Comment internet a explosé la parole au travail

Sur Slate.fr, Daphnée Leportois revient sur l’explosion de la messagerie instantanée au travail, en citant nombre d’études et de chercheurs pour nous aider à comprendre comment les outils de communication transforment les relations et les manières de travailler. Les outils s’additionnent plus qu’ils se substituent, et chaque type de conversation semble désormais avoir son médium. « La communication qui passe par la messagerie instantanée est une communication de coordination », estime la sociologue Marie Benedetto-Meyer, même si elle génère aussi ses formes de lourdeurs, notamment dans les tours de parole. Contrairement à son nom, la messagerie instantanée est une manière d’engager un échange « qui ne se résoudra pas de manière instantanée ».

A l’heure où les bureaux partagés nous font développer une «écoute flottante», ces outils la prolongent d’une manière plus silencieuse, permettent des apartés comme de contourner les conventions d’usages tacites ou pas, comme de discuter de points qui ne sont pas à l’ordre du jour d’une réunion. Le tchat ramène un sentiment d’intimité dans des espaces en open space qui ne sont pas très intimes, où la parole est vécue comme une nuisance. Ces coulisses de discussion rendent l’activité soutenable, permettent de développer une sociabilité informelle, et donc de reconquérir un espace par le biais d’une forme de «parole écrite».

Sur le Wall Street Journal, Christopher Mims explique d’ailleurs que le tchat est en train de devenir l’épine dorsale de nombreuses entreprises. De Facebook Workplace à Microsoft Teams, en passant par HipChat ou Slack… ces systèmes, augmentés de fonctions automatisées, permettent d’améliorer les fonctions communications et coordinations des entreprises, en permettant à la fois de centraliser les tâches à résoudre et la communication sur ces tâches elles-mêmes.

Le Washington Post revient quant à lui sur le développement des bureaux en open space, qui permettent de maximiser l’espace en diminuant les coûts. Et pointe le fait que les distractions et le manque de confidentialité semblent nuire à la productivité. La facilité d’interaction avec les collègues que l’open space favorise ne semble pas si évidente soulignait déjà Maria Konnikova dans le New Yorker en 2014 : elle se fait au détriment de l’attention des travailleurs.

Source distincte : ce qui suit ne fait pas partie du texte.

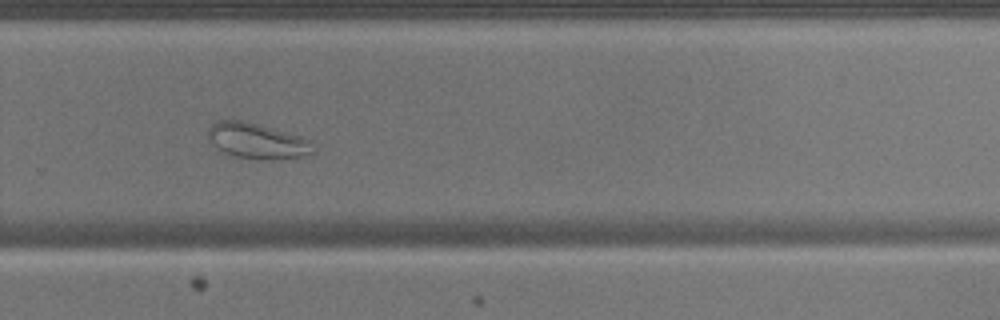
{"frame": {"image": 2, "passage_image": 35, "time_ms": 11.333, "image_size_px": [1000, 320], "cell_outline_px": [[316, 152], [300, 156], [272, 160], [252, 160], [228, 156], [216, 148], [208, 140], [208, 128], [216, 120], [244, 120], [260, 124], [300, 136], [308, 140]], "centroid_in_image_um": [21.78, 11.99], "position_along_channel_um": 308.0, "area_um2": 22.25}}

Pour Lindsey Kaufman du Washington Post, les inconvénients de l’open space risquent surtout de développer le travail à domicile, qui lui semble plus efficace pour la productivité. A croire qu’en fait l’open space, en développant une pratique de nouveaux outils de sociabilité et de coordination, n’est qu’une étape dans la transformation du travail qui nous prépare au télétravail et au travail à domicile, c’est-à-dire à la disparition des lieux de travail eux-mêmes.